Assistant Professor, General Faculty
Visiting Assistant Professor. His research interests are in Greek and Roman historiography, ancient science and technology, leadership, and political thought. He is the author of two articles appearing on learning from experience in the Histories of Polybius (Classical Quarterly) and on the technique of fire-signaling as represented in Greek historians (Histos). His current book project -- Polybius: Experience and the Lessons of History -- explores the competing concepts of personal experience and learning from history as represented in the historical narrative and historiographical principles of Polybius.
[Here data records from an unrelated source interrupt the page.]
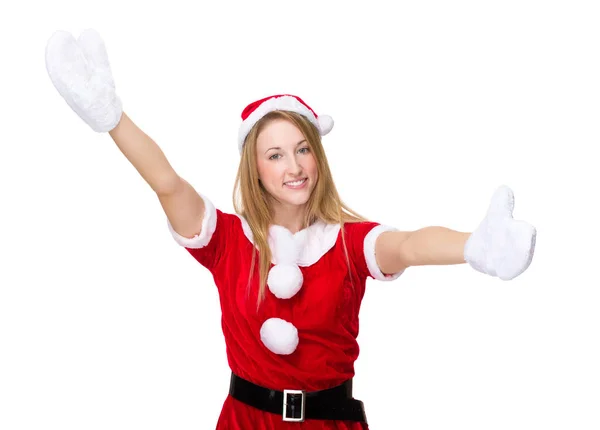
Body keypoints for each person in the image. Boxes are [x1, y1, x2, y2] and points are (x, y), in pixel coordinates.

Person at [45, 28, 537, 429]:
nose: (294, 166)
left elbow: (408, 246)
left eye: (303, 149)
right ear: (255, 169)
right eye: (275, 154)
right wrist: (112, 119)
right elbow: (168, 184)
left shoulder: (349, 243)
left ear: (318, 156)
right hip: (245, 422)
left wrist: (474, 246)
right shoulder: (227, 242)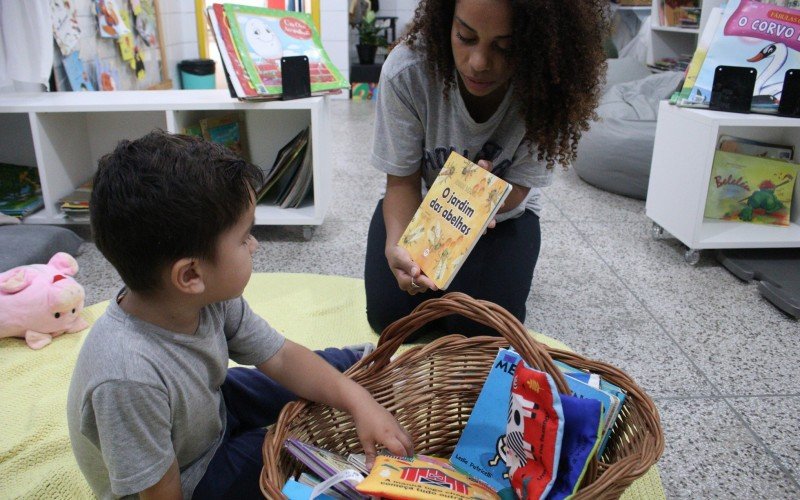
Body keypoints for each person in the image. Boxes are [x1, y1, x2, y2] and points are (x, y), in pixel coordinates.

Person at [66, 130, 413, 499]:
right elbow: (160, 493)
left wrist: (357, 399)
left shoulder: (207, 296)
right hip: (191, 476)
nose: (255, 244)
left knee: (331, 371)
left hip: (208, 409)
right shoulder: (127, 377)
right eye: (244, 236)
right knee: (291, 455)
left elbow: (279, 356)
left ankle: (365, 380)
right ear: (191, 275)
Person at [364, 0, 608, 337]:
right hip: (422, 204)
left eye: (505, 47)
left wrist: (483, 200)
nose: (479, 63)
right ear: (446, 23)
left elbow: (521, 186)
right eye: (465, 37)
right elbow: (401, 182)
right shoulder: (408, 70)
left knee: (484, 330)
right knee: (391, 320)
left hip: (504, 217)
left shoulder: (551, 85)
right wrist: (398, 246)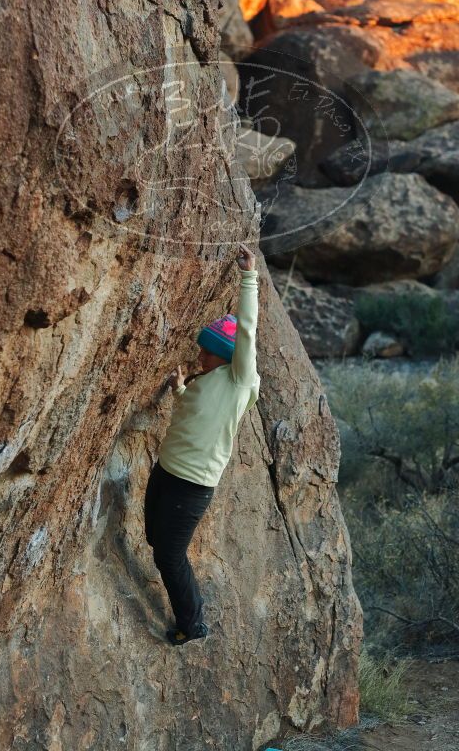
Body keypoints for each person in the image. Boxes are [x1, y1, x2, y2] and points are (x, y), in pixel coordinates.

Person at [144, 242, 260, 645]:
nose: (200, 354)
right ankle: (188, 608)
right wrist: (178, 390)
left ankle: (192, 625)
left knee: (168, 555)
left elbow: (246, 330)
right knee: (155, 539)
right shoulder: (205, 382)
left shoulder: (237, 380)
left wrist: (250, 277)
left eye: (207, 351)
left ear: (226, 357)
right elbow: (196, 414)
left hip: (192, 485)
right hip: (166, 471)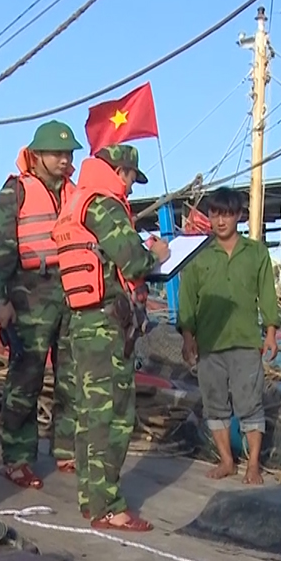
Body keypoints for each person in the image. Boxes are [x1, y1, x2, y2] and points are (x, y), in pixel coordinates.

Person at [52, 145, 168, 530]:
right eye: (133, 178)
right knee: (113, 416)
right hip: (105, 324)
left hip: (82, 321)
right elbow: (133, 261)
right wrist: (160, 254)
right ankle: (108, 507)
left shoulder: (75, 203)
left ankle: (92, 499)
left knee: (89, 414)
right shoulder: (105, 205)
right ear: (120, 171)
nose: (132, 189)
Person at [0, 120, 81, 488]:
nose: (63, 159)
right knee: (26, 376)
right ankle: (17, 456)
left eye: (68, 153)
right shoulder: (15, 193)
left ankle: (66, 448)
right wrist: (2, 298)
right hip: (29, 291)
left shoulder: (76, 192)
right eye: (57, 153)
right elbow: (1, 250)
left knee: (71, 376)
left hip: (71, 290)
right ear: (37, 155)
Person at [178, 187, 280, 484]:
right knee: (215, 405)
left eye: (226, 214)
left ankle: (253, 465)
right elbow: (188, 299)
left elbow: (267, 296)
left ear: (239, 216)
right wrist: (188, 336)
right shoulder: (198, 254)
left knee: (250, 404)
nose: (220, 221)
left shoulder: (256, 252)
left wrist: (270, 332)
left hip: (246, 341)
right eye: (214, 214)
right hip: (210, 344)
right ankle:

My research focuses primarily on Greek and Roman historiography. This includes an interest in the connections between historiography and other areas of study such as science and technology, political thought, and practices of leadership.
My current book project -- Polybius: Experience and the Lessons of History -- explores the conflict in Polybius' work between the unrivaled value of learning from personal experience and his emphasis on the instructional purpose of history. To clarify Polybius' views on the proper pathway to true knowledge, my study traces the development of prominent figures -- such as Hannibal and Scipio Africanus -- as the learn from these methods in the course of Polybius' historical narrative.
“Learning from Experience: Polybius and the Progress of Rome.” Classical Quarterly 67 (2017), 132-148.
“Proof through the Night: Representations of Fire-signaling in Greek Historiography.” Histos (forthcoming).
review of Moral History from Herodotus to Diodorus Siculus, by L. I. Hau (2016). RSR (submitted).
review of Polybius and His World: Essays in Memory of F. W. Walbank, edited by B. Gibson and T. Harrison (2013). RSR 40.3.153.
I received my Ph.D. in Classics from the University of Virginia in 2013. I subsequently taught at James Madison University and the University of Tennessee-Knoxville before returning to UVA in 2016.